— Exercise prompt —
Identify each line in the records below that contains the string "widest", and reproduce those lines verbatim.

— Exercise data —
BEGIN

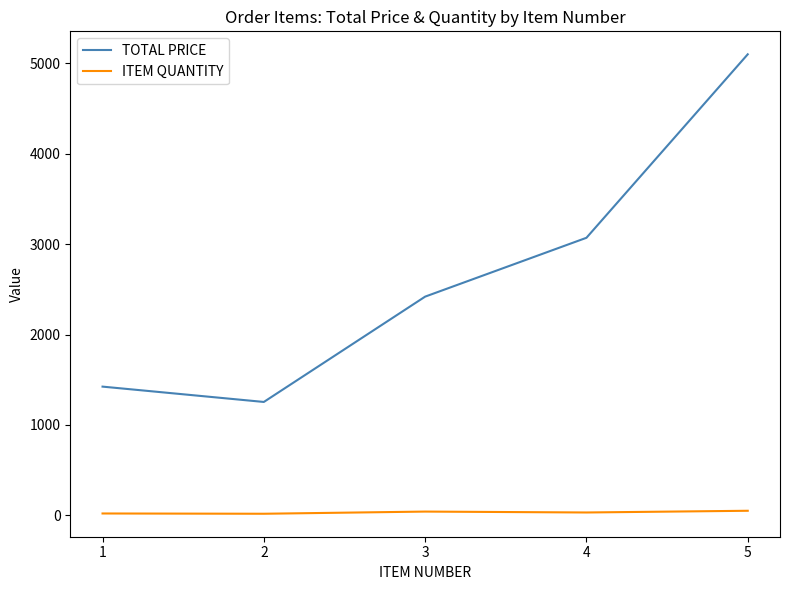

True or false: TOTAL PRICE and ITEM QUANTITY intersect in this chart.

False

END
BEGIN

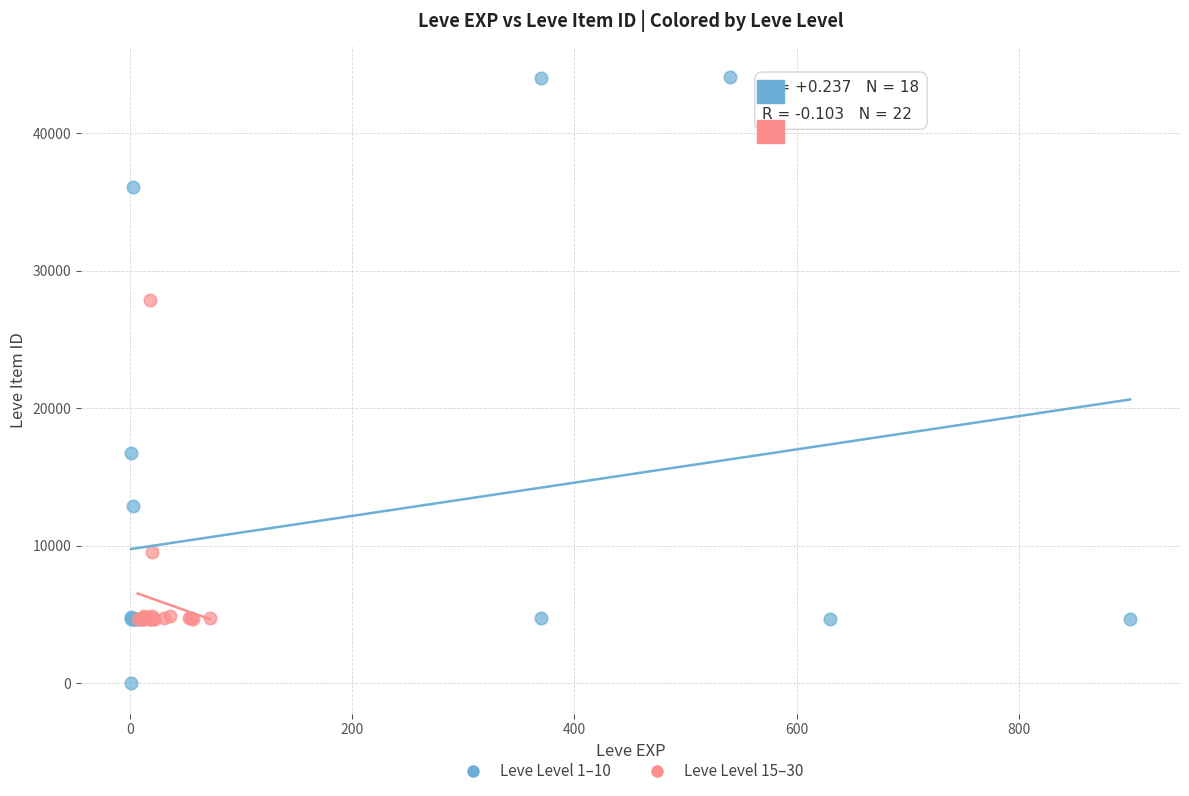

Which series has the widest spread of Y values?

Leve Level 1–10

END
BEGIN

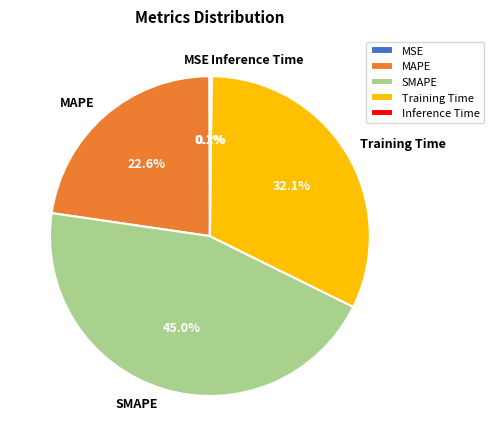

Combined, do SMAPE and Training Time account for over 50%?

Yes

END

— Exercise result —
Which series has the widest spread of Y values?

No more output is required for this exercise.